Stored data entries
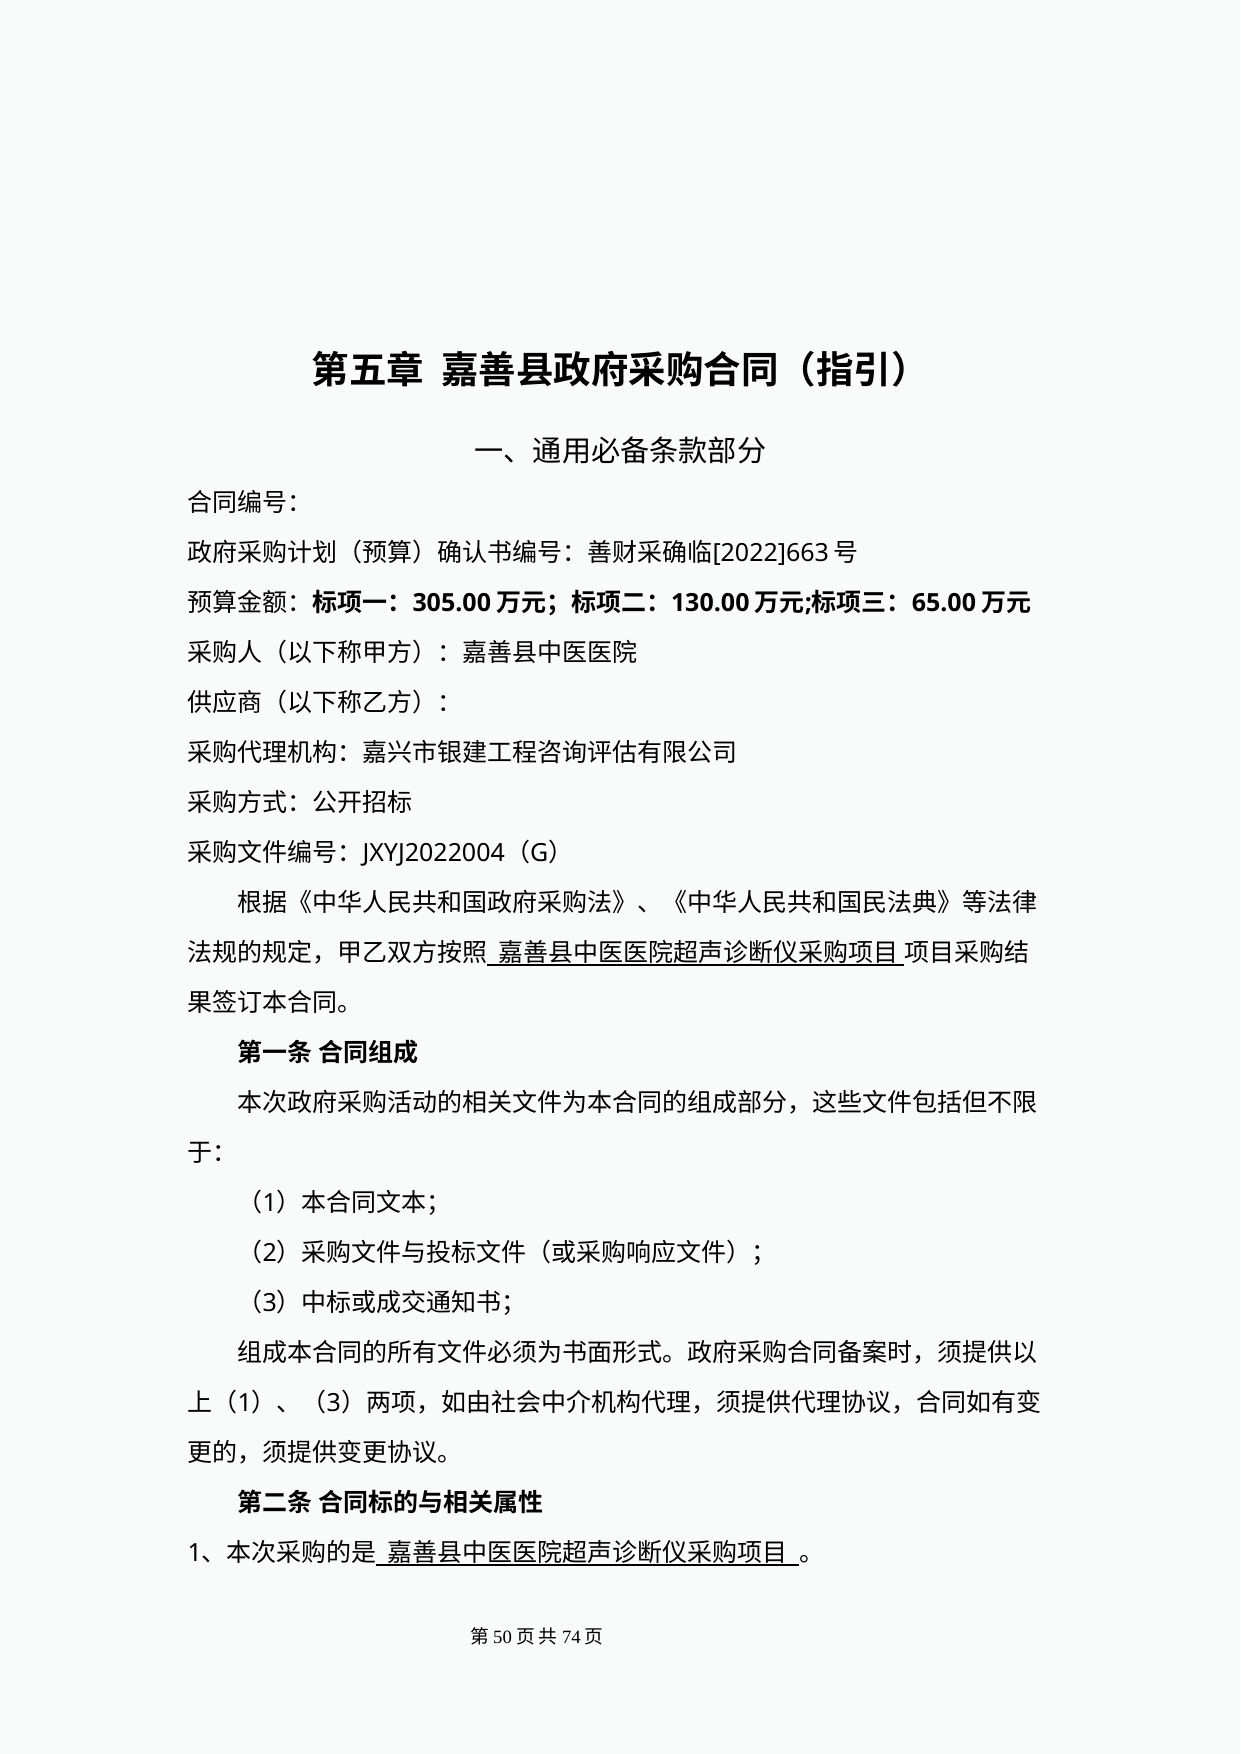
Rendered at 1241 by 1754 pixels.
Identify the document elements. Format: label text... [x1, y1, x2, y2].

text 采购文件编号：JXYJ2022004（G） [187, 822, 1053, 872]
text （2）采购文件与投标文件（或采购响应文件）； [187, 1222, 1053, 1272]
text 采购人（以下称甲方）：嘉善县中医医院 [187, 622, 1053, 672]
text （1）本合同文本； [187, 1172, 1053, 1222]
text 预算金额：标项一：305.00万元；标项二：130.00万元;标项三：65.00万元 [187, 572, 1053, 622]
text 第一条 合同组成 [187, 1022, 1053, 1072]
text 1、本次采购的是 嘉善县中医医院超声诊断仪采购项目 。 [187, 1522, 1053, 1572]
text 供应商（以下称乙方）： [187, 672, 1053, 722]
text （3）中标或成交通知书； [187, 1272, 1053, 1322]
text 采购方式：公开招标 [187, 772, 1053, 822]
text 本次政府采购活动的相关文件为本合同的组成部分，这些文件包括但不限于： [187, 1072, 1053, 1172]
text 第五章 嘉善县政府采购合同（指引） [187, 340, 1053, 394]
text 政府采购计划（预算）确认书编号：善财采确临[2022]663号 [187, 522, 1053, 572]
text 合同编号： [187, 472, 1053, 522]
text 一、通用必备条款部分 [187, 422, 1053, 472]
text 根据《中华人民共和国政府采购法》、《中华人民共和国民法典》等法律法规的规定，甲乙双方按照 嘉善县中医医院超声诊断仪采购项目 项目采购结果签订本合同。 [187, 872, 1053, 1022]
text 第二条 合同标的与相关属性 [187, 1472, 1053, 1522]
text 采购代理机构：嘉兴市银建工程咨询评估有限公司 [187, 722, 1053, 772]
text 组成本合同的所有文件必须为书面形式。政府采购合同备案时，须提供以上（1）、（3）两项，如由社会中介机构代理，须提供代理协议，合同如有变更的，须提供变更协议。 [187, 1322, 1053, 1472]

▸ Task
All of the records above should be returned exactly, though the pictures should not.

▸ Response below
Rendered at 1241 by 1754 pixels.
Identify the document elements. Format: label text... [x1, y1, x2, y2].

text 采购文件编号：JXYJ2022004（G） [187, 822, 1053, 872]
text （2）采购文件与投标文件（或采购响应文件）； [187, 1222, 1053, 1272]
text 采购人（以下称甲方）：嘉善县中医医院 [187, 622, 1053, 672]
text （1）本合同文本； [187, 1172, 1053, 1222]
text 预算金额：标项一：305.00万元；标项二：130.00万元;标项三：65.00万元 [187, 572, 1053, 622]
text 第一条 合同组成 [187, 1022, 1053, 1072]
text 1、本次采购的是 嘉善县中医医院超声诊断仪采购项目 。 [187, 1522, 1053, 1572]
text 供应商（以下称乙方）： [187, 672, 1053, 722]
text （3）中标或成交通知书； [187, 1272, 1053, 1322]
text 采购方式：公开招标 [187, 772, 1053, 822]
text 本次政府采购活动的相关文件为本合同的组成部分，这些文件包括但不限于： [187, 1072, 1053, 1172]
text 第五章 嘉善县政府采购合同（指引） [187, 340, 1053, 394]
text 政府采购计划（预算）确认书编号：善财采确临[2022]663号 [187, 522, 1053, 572]
text 合同编号： [187, 472, 1053, 522]
text 一、通用必备条款部分 [187, 422, 1053, 472]
text 根据《中华人民共和国政府采购法》、《中华人民共和国民法典》等法律法规的规定，甲乙双方按照 嘉善县中医医院超声诊断仪采购项目 项目采购结果签订本合同。 [187, 872, 1053, 1022]
text 第二条 合同标的与相关属性 [187, 1472, 1053, 1522]
text 采购代理机构：嘉兴市银建工程咨询评估有限公司 [187, 722, 1053, 772]
text 组成本合同的所有文件必须为书面形式。政府采购合同备案时，须提供以上（1）、（3）两项，如由社会中介机构代理，须提供代理协议，合同如有变更的，须提供变更协议。 [187, 1322, 1053, 1472]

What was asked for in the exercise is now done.